Reflexiones cotidianas    El sabio y el necio

Todos en esta vida nos hemos topado con personas necias o bien hemos adoptado el papel de necios o tercos en algunas o varias circunstancias. Un dicho popular dice: El sabio se disculpa de sus errores y corrige, el necio culpa a los otros. Es verdad, un sabio es humilde y sabe reconocer y pedir perdón cuando cometió un error.

En la Biblia se describe esta diferencia: En Mateo 7:24-27 el Señor Jesús habló sobre un hombre sabio y sobre un hombre necio.

Según los versículos 24 y 26, ambos hombres construyeron una casa. De acuerdo con Mateo 7:24 y 26, ambos edifican una casa, la gran diferencia es que el necio lo hace sobre la arena, mientras el hombre sabio la edifica sobre la roca.

Cuando se viene una tormenta creció el río y se llevó la casa del hombre que la construyó en la arena. Por lo tanto, no se puede decir que el problema del necio es la IGNORANCIA.

El hombre sabio es el que vive y actúa de acuerdo a lo que sabe y conoce lo que es verdad y es correcto. Juan 13:17. El hombre necio es aquel que sabiendo hacer lo bueno no lo hace. Santiago 1:22-25.

El necio no es solo un insensato, es también un tonto. No es tonto por falta de capacidad mental, sino porque no usa las capacidades que tiene. Un necio puede ser una persona muy inteligente.

Un necio puede tener un alto CI (Coeficiente Intelectual). Un necio puede no ser en absoluto un débil mental. Un necio puede tener la fortuna de poseer la mejor materia gris (en el cerebro).

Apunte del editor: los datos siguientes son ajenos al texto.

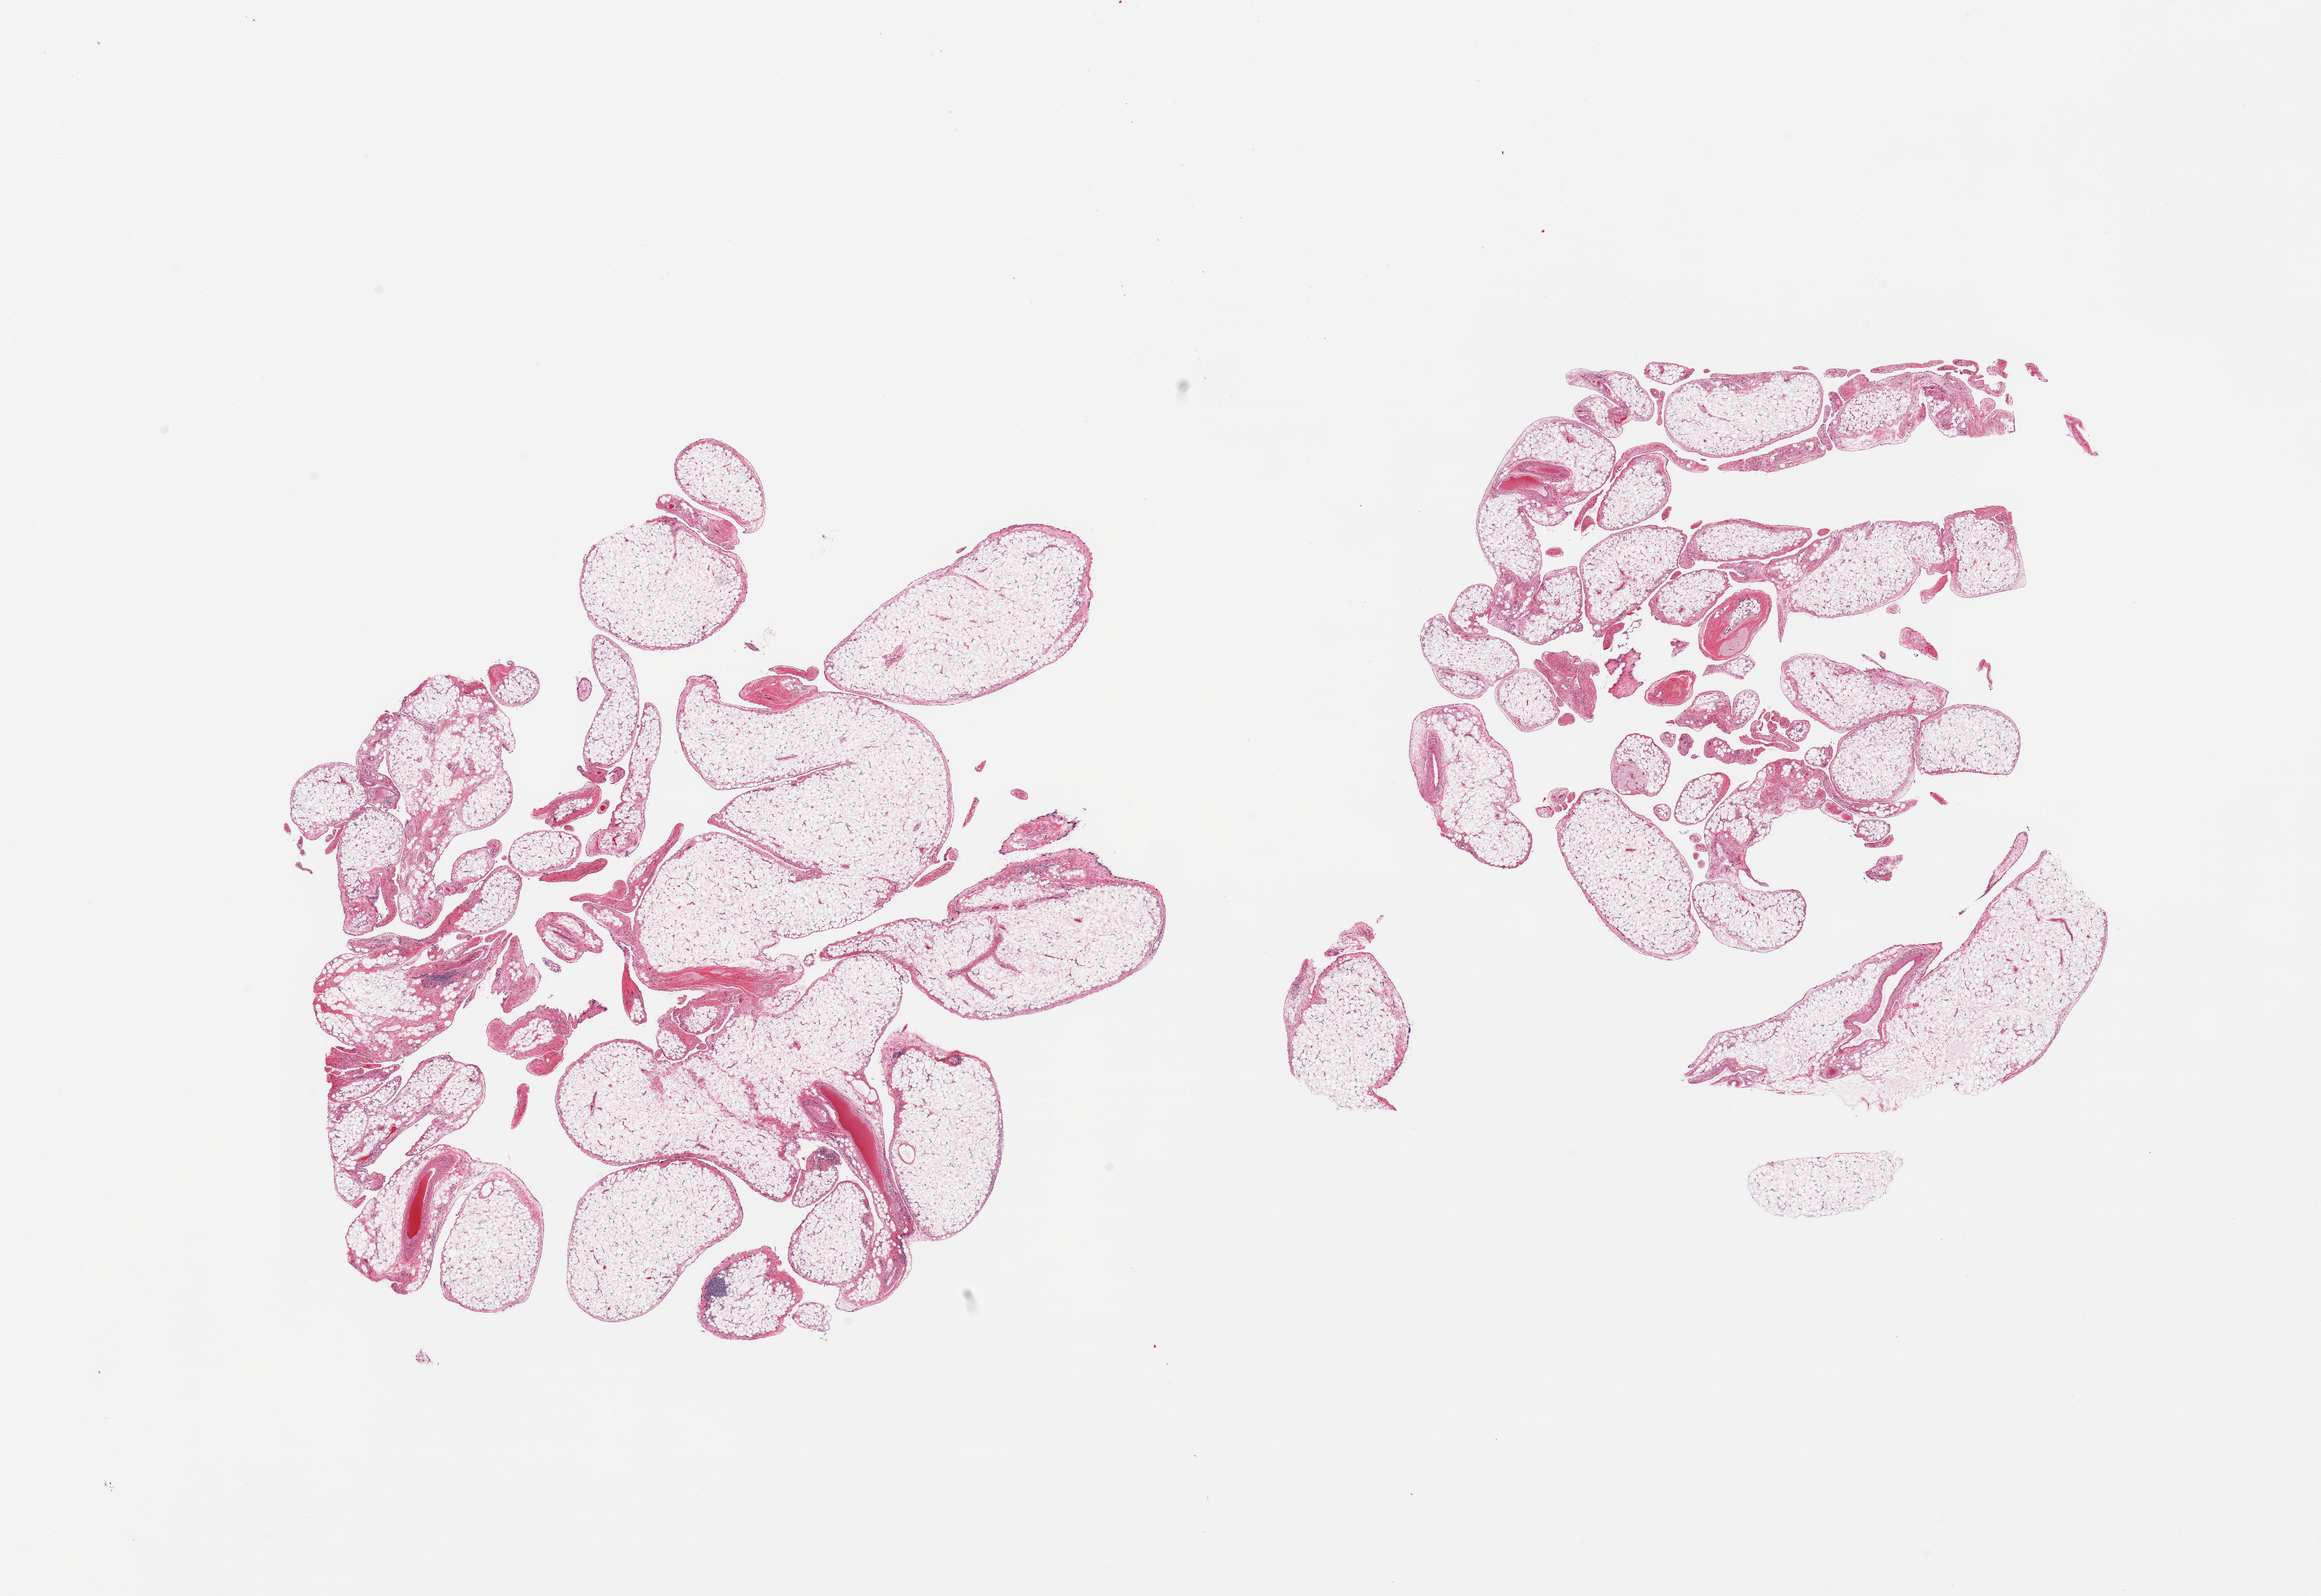
Haematoxylin and eosin whole-slide image, brightfield — whole scanned area (about 24.6 x 16.9 mm) shown as a low-resolution overview; PAXgene-fixed paraffin-embedded (PFPE) section; section of omentum (target tissue); tissue donor sample. Male donor.
Reviewer comment on this tissue sample: 2 pieces; multilobulated; 5% fibrous content.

Una persona es necia, no porque no pueda pensar y razonar, sino porque piensa y razona mal.

Un hombre sabio puede tener falta de capacidad mental, pero es lo suficientemente inteligente como para escuchar  

El sabio Salomón dice acerca de los necios lo siguiente:  “Como la nieve no es para el verano ni la lluvia para el tiempo de la cosecha, tampoco el honor es para los necios.Guía al caballo con el látigo, al burro con el freno,  ¡y al necio con la vara sobre su espalda!  No respondas a los argumentos absurdos de los necios de acuerdo a su necedad, o te volverás tan necio como ellos.

Responde a los argumentos absurdos de los necios como merece su necedad,  o se creerán sabios en su propia opinión. Confiarle a un necio que lleve un mensaje,  ¡es como cortarse los pies o tomar veneno!  Un proverbio en boca de un necio,  es tan inútil como una pierna paralizada. 

Honrar a un necio  es tan absurdo como atar la piedra a la honda.  9 Un proverbio en boca de un necio,  es como espinas encajadas en la mano de  un borracho.

El patrón que contrata a un necio o a cualquier insensato y vagabundo,  es como un arquero que lanza sus  flechas al azar y a todos hiere.  Así como el perro vuelve a su vómito, así es el necio que repite su necedad. (Proverbios 26:1-11).